New research comparing HIV medications set to change international recommendations

The WHO-funded study shows that dolutegravir is the optimal choice for first-line treatment of HIV.

 

A new publication reports on evidence that is helping to change international treatment recommendations for people who are newly diagnosed with HIV, an update that could affect nearly two million people per year worldwide.

The study, published by The Lancet in the journal EClinicalMedicine, was commissioned by the World Health Organization (WHO) as part of a planned update to its guidelines for HIV antiretroviral treatment (ART). The result supports the recommendation of dolutegravir as part of a regular treatment regimen, a choice that has not been clear over the past several years.

“Research supporting the 2016 WHO guidelines suggested that dolutegravir was effective and well tolerated, but its efficacy and safety among key populations, such as pregnant women and people living with both HIV and tuberculosis (TB), remained unclear,” explained Dr. Steve Kanters, the study’s lead author. “In 2018, new research warned of a potentially serious increase in risk of neural tube defects in the children of women who became pregnant while taking this treatment.”

Neural tube defects are a type of developmental issue that occur in the first few weeks of pregnancy: spina bifida (affecting the spinal cord) and anencephaly (affecting the brain) are the two most common.

The risk of this adverse reaction meant that although dolutegravir was found to be favourable compared to other options, it was only recommended as an alternative, with an antiretroviral called efavirenz recommended as the primary treatment.

“The WHO guidelines are intended for low- and middle-income countries and aim to keep guidance as simple as possible to allow for scale-up of treatment programs and strategies,” explained Dr. Kanters, who was the lead author on a similar WHO-funded study prior to the 2016 release. “We incorporated new evidence into our study to address some of the knowledge gaps from the 2016 and 2018 guidelines, which allowed for a clear recommendation in favour of dolutegravir.”

The work comes out of Dr. Kanters’ PhD training at SPPH. His PhD was supervised by Dr. Nick Bansback, with Drs. Aslam Anis and Ehsan Karim serving as committee members; all three are co-authors on the new study and scientists at the Centre for Health Evaluation and Outcome Sciences (CHÉOS). Dr. Anis is the Director of CHÉOS and the National Director of the CIHR Canadian HIV Trials Network (CTN), a Canada-wide research partnership committed to developing treatments, preventions, and a cure for HIV and related health conditions.

The study team completed a network meta-analysis of available research on ART. This allowed the researchers to include all treatment options in a single analysis and compare those treatments even if they were not included in the same clinical trial. The analysis compared a total of 68 trials.

Dolutegravir was superior to efavirenz in most outcomes, including viral suppression, tolerability, and safety. According to Dr. Kanters, the increased odds of viral suppression with dolutegravir could have a significant impact on achieving international goals for HIV treatment.

“We found about afive per cent increase in the probability of viral suppression, which means that more people who start treatment will be able to successfully control their HIV,” he said.

Another key attribute of dolutegravir is that it is effective in people who are resistant to NNRTI-class antiretrovirals, like efavirenz, a problem that is becoming increasingly common.

The analysis also showed that dolutegravir and efavirenz had similar rates of adverse events for pregnant women — the increased risk of neural tube defects for dolutegravir was estimated to be less than 0.3 per cent.

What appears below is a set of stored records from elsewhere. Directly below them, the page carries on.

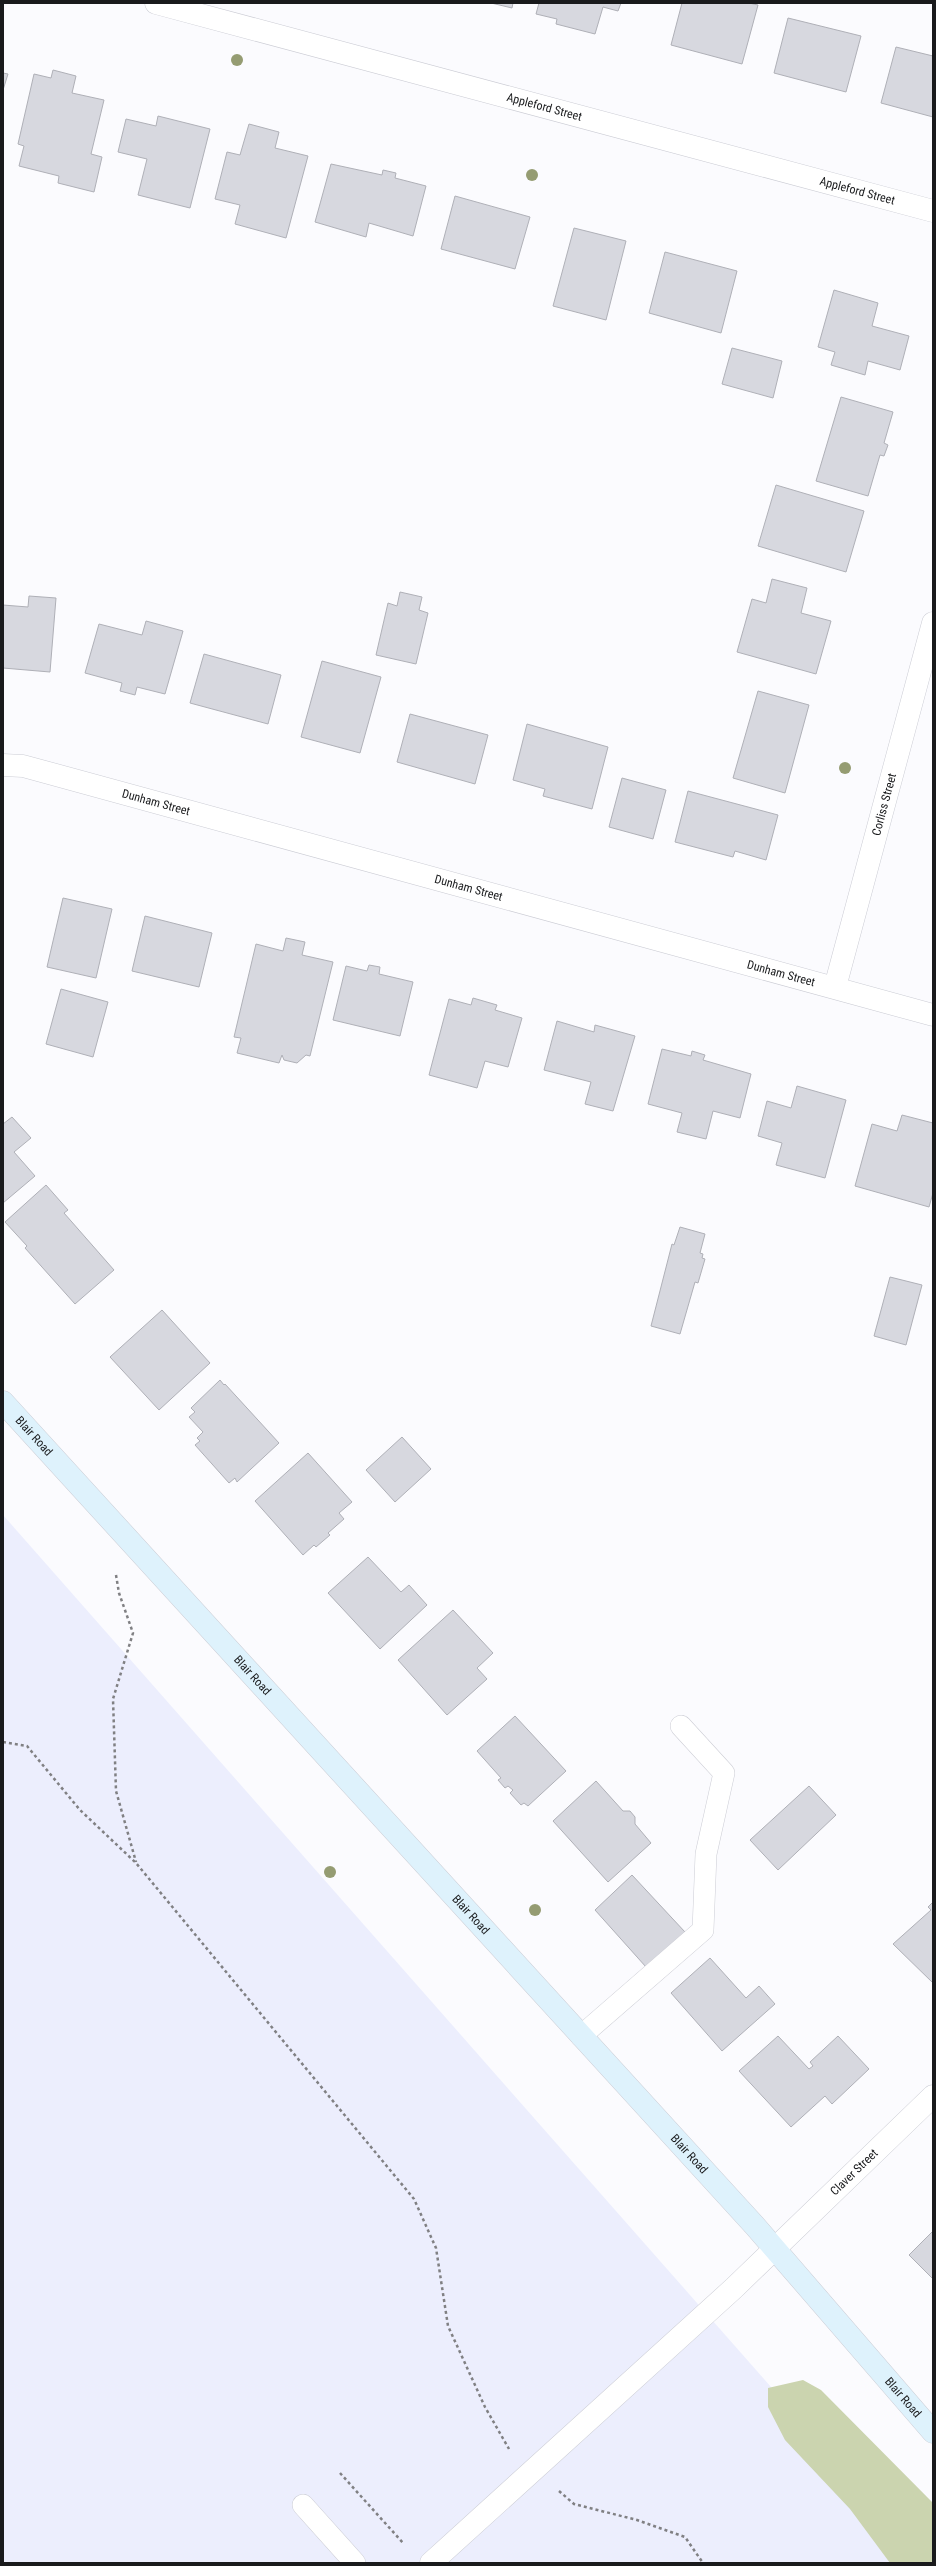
<svg xmlns="http://www.w3.org/2000/svg" width="936" height="2566" font-family="'Roboto Condensed',sans-serif">
  <style>
    .built { fill: #eceefd }
    .green { fill: #cbd4af }
    .building { fill: #d7d8df; stroke: #afb0b7 }
    .lines { fill: none; stroke-linecap: round; stroke-linejoin: round }
    .service-casing { stroke: #cccdd5; stroke-width: 22 }
    .minor-casing { stroke: #cccdd5; stroke-width: 23 }
    .tertiary-casing { stroke: #cccdd5; stroke-width: 23 }
    .secondary-casing { stroke: #cccdd5; stroke-width: 23 }
    .path { stroke: #808083; stroke-width: 2.5; stroke-dasharray: 3 3; stroke-linecap: butt }
    .service { stroke: #fff; stroke-width: 21 }
    .minor { stroke: #fff; stroke-width: 22 }
    .tertiary { stroke: #fff; stroke-width: 22 }
    .secondary { stroke: #def2fc; stroke-width: 22 }
    .tree { fill: #959c72 }
    .labels { text-anchor: middle; dominant-baseline: central; stroke-width: 3; stroke-linejoin: round; paint-order: stroke }
    .street-label { font-size: 12px; fill: #191a1c; stroke: #fff }
  </style>
  <rect width="100%" height="100%" fill="#fbfbfe"/>
  <polygon class="built" points="3,1515 926,2563 3,2563"/>
  <polygon class="green" points="803,2380 821,2390 933,2503 933,2563 890,2563 850,2509 785,2440 768,2407 768,2388"/>
  <g class="building">
    <polygon points="491,3 513,3 512,8"/>
    <polygon points="539,3 621,3 618,11 603,7 595,34 556,24 557,19 536,14"/>
    <polygon points="682,3 749,3 758,5 742,64 671,45"/>
    <polygon points="788,18 861,36 846,92 774,73"/>
    <polygon points="896,47 933,56 933,117 881,103"/>
    <polygon points="53,70 76,76 72,93 104,100 91,154 102,157 94,192 58,183 59,176 19,166 24,146 18,144 34,74 51,78"/>
    <polygon points="3,73 8,74 3,90"/>
    <polygon points="158,116 210,129 190,208 138,195 147,159 118,152 126,119 156,126"/>
    <polygon points="249,124 279,132 275,148 308,156 286,238 235,224 240,205 215,199 227,152 240,155"/>
    <polygon points="331,164 382,175 383,170 396,173 395,178 426,186 413,236 369,223 366,237 315,222"/>
    <polygon points="455,196 530,217 515,269 441,249"/>
    <polygon points="574,228 626,241 606,320 553,306"/>
    <polygon points="665,252 737,271 721,333 649,313"/>
    <polygon points="834,290 878,303 872,326 909,336 900,370 868,361 865,375 831,365 835,352 818,347"/>
    <polygon points="732,348 782,361 773,398 722,384"/>
    <polygon points="841,397 893,412 884,443 888,445 884,456 880,455 868,496 816,481"/>
    <polygon points="776,485 864,511 846,572 758,546"/>
    <polygon points="772,579 807,588 801,613 831,621 816,674 737,652 752,599 766,603"/>
    <polygon points="400,592 422,597 419,610 428,613 416,664 376,655 388,603 397,606"/>
    <polygon points="29,596 56,598 50,672 3,668 3,605 28,607"/>
    <polygon points="146,621 183,631 165,694 137,687 135,695 120,691 122,683 85,673 99,624 142,635"/>
    <polygon points="204,654 281,675 268,724 190,703"/>
    <polygon points="322,661 381,677 360,753 301,737"/>
    <polygon points="758,691 809,705 785,793 733,778"/>
    <polygon points="410,714 488,735 475,784 397,762"/>
    <polygon points="527,724 608,747 592,809 543,796 545,789 513,780"/>
    <polygon points="622,778 666,790 653,839 609,827"/>
    <polygon points="688,791 778,815 766,860 735,851 733,857 675,842"/>
    <polygon points="63,898 112,909 96,978 47,967"/>
    <polygon points="145,916 212,933 199,987 132,971"/>
    <polygon points="286,938 305,942 302,955 333,962 310,1056 306,1055 297,1063 284,1060 282,1055 279,1063 237,1053 241,1038 234,1037 256,944 283,951"/>
    <polygon points="369,965 380,967 379,974 413,982 400,1036 333,1020 346,966 367,971"/>
    <polygon points="61,989 108,1002 93,1057 46,1044"/>
    <polygon points="473,998 497,1005 495,1010 522,1018 508,1067 485,1061 477,1088 429,1075 449,999 471,1005"/>
    <polygon points="557,1021 594,1032 595,1025 635,1036 613,1111 585,1104 591,1082 544,1070"/>
    <polygon points="662,1049 691,1056 692,1051 705,1055 703,1060 751,1074 740,1118 713,1111 706,1139 677,1132 682,1113 648,1104"/>
    <polygon points="797,1086 846,1100 825,1178 776,1165 782,1143 758,1136 767,1101 791,1108"/>
    <polygon points="902,1115 933,1123 933,1193 929,1207 855,1186 872,1124 897,1131"/>
    <polygon points="12,1117 31,1138 14,1152 35,1176 3,1203 3,1124"/>
    <polygon points="46,1185 68,1210 64,1213 114,1270 75,1304 25,1248 27,1246 5,1222"/>
    <polygon points="680,1227 705,1234 700,1253 703,1254 702,1258 705,1259 698,1283 695,1282 680,1334 651,1326 672,1244 674,1245"/>
    <polygon points="890,1277 922,1285 906,1345 874,1336"/>
    <polygon points="162,1310 210,1363 159,1410 110,1357"/>
    <polygon points="220,1380 224,1385 225,1384 279,1443 237,1482 235,1478 229,1483 195,1445 200,1441 197,1438 203,1432 189,1417 195,1412 191,1408"/>
    <polygon points="402,1437 431,1469 395,1502 366,1470"/>
    <polygon points="308,1453 352,1502 339,1513 344,1519 328,1533 330,1535 316,1547 314,1545 303,1555 255,1501"/>
    <polygon points="368,1557 401,1592 409,1585 427,1605 380,1649 328,1593"/>
    <polygon points="453,1610 493,1653 477,1668 487,1679 447,1715 398,1660"/>
    <polygon points="515,1716 566,1771 528,1806 524,1803 521,1805 510,1793 513,1790 508,1786 505,1788 498,1780 501,1778 477,1751"/>
    <polygon points="596,1781 623,1811 630,1811 635,1817 635,1824 651,1843 608,1882 553,1821"/>
    <polygon points="809,1786 836,1815 778,1870 750,1840"/>
    <polygon points="632,1875 685,1932 646,1967 595,1910"/>
    <polygon points="933,1902 933,1983 893,1944 931,1910 928,1907"/>
    <polygon points="710,1958 746,1998 759,1986 775,2004 722,2051 671,1993"/>
    <polygon points="778,2036 809,2069 813,2066 810,2062 838,2036 869,2069 832,2104 825,2096 791,2127 739,2071"/>
    <polygon points="933,2231 933,2279 909,2255"/>
  </g>
  <g class="lines">
    <defs>
      <g id="service">
        <polyline points="581,2036 703,1930 706,1854 724,1773 681,1726"/>
        <polyline points="303,2505 355,2563"/>
      </g>
      <g id="minor">
        <path id="s1" d="M3,765L23,766L933,1015"/>
        <path id="s2" d="M835,987L933,623"/>
        <path id="s3" d="M431,2563L734,2288L933,2096"/>
      </g>
      <g id="tertiary">
        <path id="s4" d="M156,3L933,211"/>
      </g>
      <g id="secondary">
        <path id="s5" d="M3,1402L755,2226L933,2432"/>
      </g>
    </defs>
    <use href="#service" class="service-casing"/>
    <use href="#minor" class="minor-casing"/>
    <use href="#tertiary" class="tertiary-casing"/>
    <use href="#secondary" class="secondary-casing"/>
    <g class="path">
      <polyline points="116,1575 119,1593 133,1633 113,1699 116,1791 136,1862"/>
      <polyline points="3,1742 27,1746 80,1810 136,1863 414,2199 436,2248 448,2326 485,2407 509,2449"/>
      <polyline points="340,2473 404,2544"/>
      <polyline points="559,2491 574,2504 637,2520 685,2537 703,2563"/>
    </g>
    <use href="#service" class="service"/>
    <use href="#minor" class="minor"/>
    <use href="#tertiary" class="tertiary"/>
    <use href="#secondary" class="secondary"/>
  </g>
  <g class="tree">
    <circle cx="237" cy="60" r="6"/>
    <circle cx="532" cy="175" r="6"/>
    <circle cx="845" cy="768" r="6"/>
    <circle cx="330" cy="1872" r="6"/>
    <circle cx="535" cy="1910" r="6"/>
  </g>
  <g class="labels">
    <g class="street-label">
      <text stroke="none"><textPath href="#s4" startOffset="402">Appleford Street</textPath></text>
      <text stroke="none"><textPath href="#s4" startOffset="726">Appleford Street</textPath></text>
      <text stroke="none"><textPath href="#s1" startOffset="158">Dunham Street</textPath></text>
      <text stroke="none"><textPath href="#s2" startOffset="189">Corliss Street</textPath></text>
      <text stroke="none"><textPath href="#s1" startOffset="482">Dunham Street</textPath></text>
      <text stroke="none"><textPath href="#s1" startOffset="806">Dunham Street</textPath></text>
      <text stroke="none"><textPath href="#s5" startOffset="46">Blair Road</textPath></text>
      <text stroke="none"><textPath href="#s5" startOffset="370">Blair Road</textPath></text>
      <text stroke="none"><textPath href="#s5" startOffset="694">Blair Road</textPath></text>
      <text stroke="none"><textPath href="#s5" startOffset="1018">Blair Road</textPath></text>
      <text stroke="none"><textPath href="#s3" startOffset="576">Claver Street</textPath></text>
      <text stroke="none"><textPath href="#s5" startOffset="1342">Blair Road</textPath></text>
    </g>
  </g>
  <rect width="936" height="2566" fill="none" stroke="#191a1c" stroke-width="8"/>
</svg>
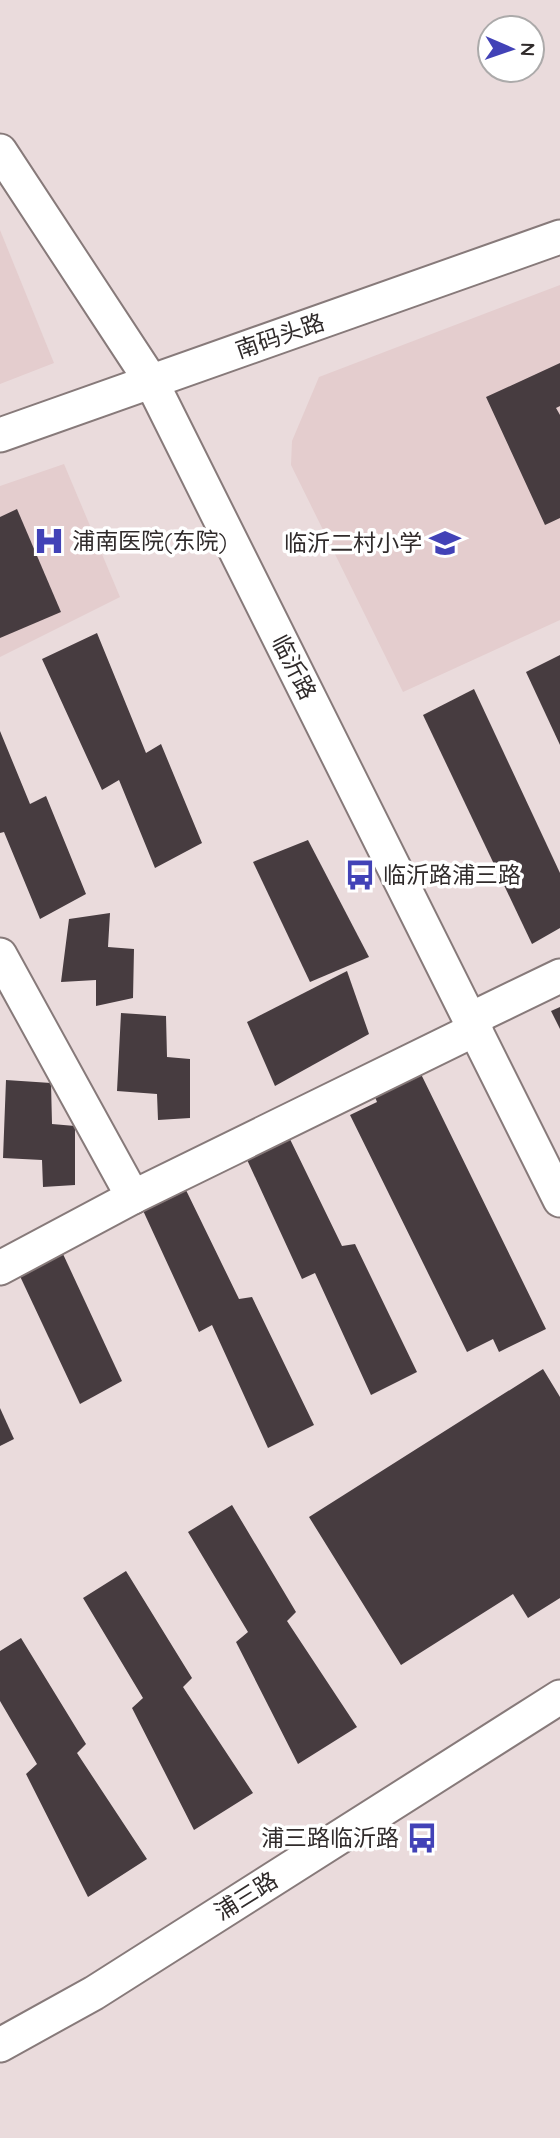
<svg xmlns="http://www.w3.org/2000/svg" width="560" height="2138" viewBox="0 0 560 2138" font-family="Quicksand,'Noto Sans SC',sans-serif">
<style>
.built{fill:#e4cdce}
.building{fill:#473c40}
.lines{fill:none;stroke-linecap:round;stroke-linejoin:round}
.minor-casing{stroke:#877a7a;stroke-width:37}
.minor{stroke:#fff;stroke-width:33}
.labels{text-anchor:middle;stroke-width:7;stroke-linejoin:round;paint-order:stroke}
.street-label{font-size:23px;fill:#302b2b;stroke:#fff}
.poi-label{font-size:23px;fill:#302b2b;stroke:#fff;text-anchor:start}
</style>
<rect width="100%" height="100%" fill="#eadbdc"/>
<!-- built -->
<g class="built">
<path d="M0 230 54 363 0 384Z"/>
<path d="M560 285V620L403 692 291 465 292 441 319 377Z"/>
<path d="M64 464 120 597 0 657V486Z"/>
</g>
<!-- building -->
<g class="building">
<path d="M560 363V406L556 408 560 415V518L545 525 486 397Z"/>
<path d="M17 509 61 612 0 638V517Z"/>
<path d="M97 633 146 753 161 744 202 843 155 868 119 780 102 790 42 659Z"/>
<path d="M560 655V745L526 672Z"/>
<path d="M474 689 560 873V928L532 944 423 715Z"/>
<path d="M0 731 30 804 46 796 86 894 40 919 4 832 0 833Z"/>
<path d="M308 840 369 957 310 982 253 862Z"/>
<path d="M110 913 108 947 134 949 133 998 96 1006V980L61 982 69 919Z"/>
<path d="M347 971 369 1034 275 1086 247 1022Z"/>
<path d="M560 1007V1029L551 1011Z"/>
<path d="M121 1013 166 1016 167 1057 190 1059V1118L158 1120 157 1094 117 1091Z"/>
<path d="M419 1070 546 1329 499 1352 493 1339 467 1352 350 1115 377 1102 373 1092Z"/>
<path d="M6 1080 51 1083 52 1124 75 1126V1185L43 1187 42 1160 3 1158Z"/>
<path d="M287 1133 342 1246 355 1244 417 1372 371 1395 315 1273 302 1279 243 1151Z"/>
<path d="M184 1186 239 1299 252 1297 314 1425 268 1448 212 1325 199 1332 140 1204Z"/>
<path d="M63 1254 122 1381 80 1404 18 1272Z"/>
<path d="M543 1369 560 1397V1598L528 1618 513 1594 401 1665 309 1517Z"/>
<path d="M0 1408 14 1439 0 1446Z"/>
<path d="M232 1505 296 1612 287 1621 357 1727 298 1764 236 1642 248 1632 188 1532Z"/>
<path d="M126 1571 192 1678 183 1687 253 1793 194 1830 132 1708 143 1698 83 1598Z"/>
<path d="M21 1638 86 1744 77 1753 147 1859 88 1897 26 1774 37 1764 0 1701V1651Z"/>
</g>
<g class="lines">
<!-- minor casing -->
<g class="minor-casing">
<g id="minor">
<path d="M0 151 151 381 560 1200"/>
<path d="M0 435 560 237"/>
<path d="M0 955 133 1197"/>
<path d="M471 1019 560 976"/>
<path d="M0 1268 133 1197 476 1029"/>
<path d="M0 2045 94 1993 560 1697"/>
</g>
</g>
<!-- minor -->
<use href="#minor" class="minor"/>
</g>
<!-- icons -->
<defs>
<g id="hospital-bare" transform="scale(2.415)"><path d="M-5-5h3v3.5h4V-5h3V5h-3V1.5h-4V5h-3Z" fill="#4242b7" stroke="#fff" stroke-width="2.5" paint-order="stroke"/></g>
<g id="school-bare" transform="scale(2.415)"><path d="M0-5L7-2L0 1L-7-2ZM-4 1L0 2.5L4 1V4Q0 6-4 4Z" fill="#4242b7" stroke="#fff" stroke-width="2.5" paint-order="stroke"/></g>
<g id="bus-bare" transform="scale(2.415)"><path d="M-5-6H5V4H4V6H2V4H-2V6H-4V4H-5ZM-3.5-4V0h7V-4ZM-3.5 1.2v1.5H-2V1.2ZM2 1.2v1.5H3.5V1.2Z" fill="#4242b7" stroke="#fff" stroke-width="2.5" paint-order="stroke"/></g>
</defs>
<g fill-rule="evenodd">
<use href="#hospital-bare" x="49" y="541"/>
<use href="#school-bare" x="445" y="543"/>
<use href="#bus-bare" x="360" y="875"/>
<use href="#bus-bare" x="422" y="1838"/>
</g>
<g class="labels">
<!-- street labels -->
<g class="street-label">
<text transform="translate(280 336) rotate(-19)" y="8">南码头路</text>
<text transform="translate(294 667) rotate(63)" y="8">临沂路</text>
<text transform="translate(246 1896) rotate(-32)" y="8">浦三路</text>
</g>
<!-- poi labels -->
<g class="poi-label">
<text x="72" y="549">浦南医院(东院)</text>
<text x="422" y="551" text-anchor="end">临沂二村小学</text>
<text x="383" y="883">临沂路浦三路</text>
<text x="399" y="1846" text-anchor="end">浦三路临沂路</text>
</g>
</g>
<!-- north arrow -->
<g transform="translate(511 49) rotate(92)"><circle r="33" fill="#ffffff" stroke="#acaaaa" stroke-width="2"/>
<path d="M0-5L12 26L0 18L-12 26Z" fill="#4242b7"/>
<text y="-10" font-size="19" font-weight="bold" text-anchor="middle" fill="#302b2b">N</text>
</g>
</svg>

“The new evidence on neural tube defects show that the risk with dolutegravir is much more tolerable than previously thought and should quell the initial worry about this drug,” said Dr. Kanters.

“Dolutegravir appears to be here to stay as the preferred treatment for people newly diagnosed with HIV,” he said. “However, it is important to recognize the good that efavirenz has done over the past two decades, as it helped lead the ART scale-up around the world.”

Despite the many benefits of dolutegravir, an important observation from the study is that dolutegravir use was associated with increased weight gain, a side effect that could increase the risk of aging-associated comorbidities, like heart attack or stroke.

“In many places, well-treated HIV has become a chronic condition and we are now seeing people living long lives with HIV,” said Dr. Kanters. “The research community will continue to monitor the effects dolutegravir may have on the healthy aging process.”

While this study is specifically focused on the optimal treatment for people newly diagnosed with HIV, an upcoming publication will review the evidence in support of switching to dolutegravir for people whose first treatment choice has been unsuccessful in controlling their infection. This recommendation could mean improved treatment for the many people living with HIV around the world who are unable to achieve viral suppression despite being on treatment.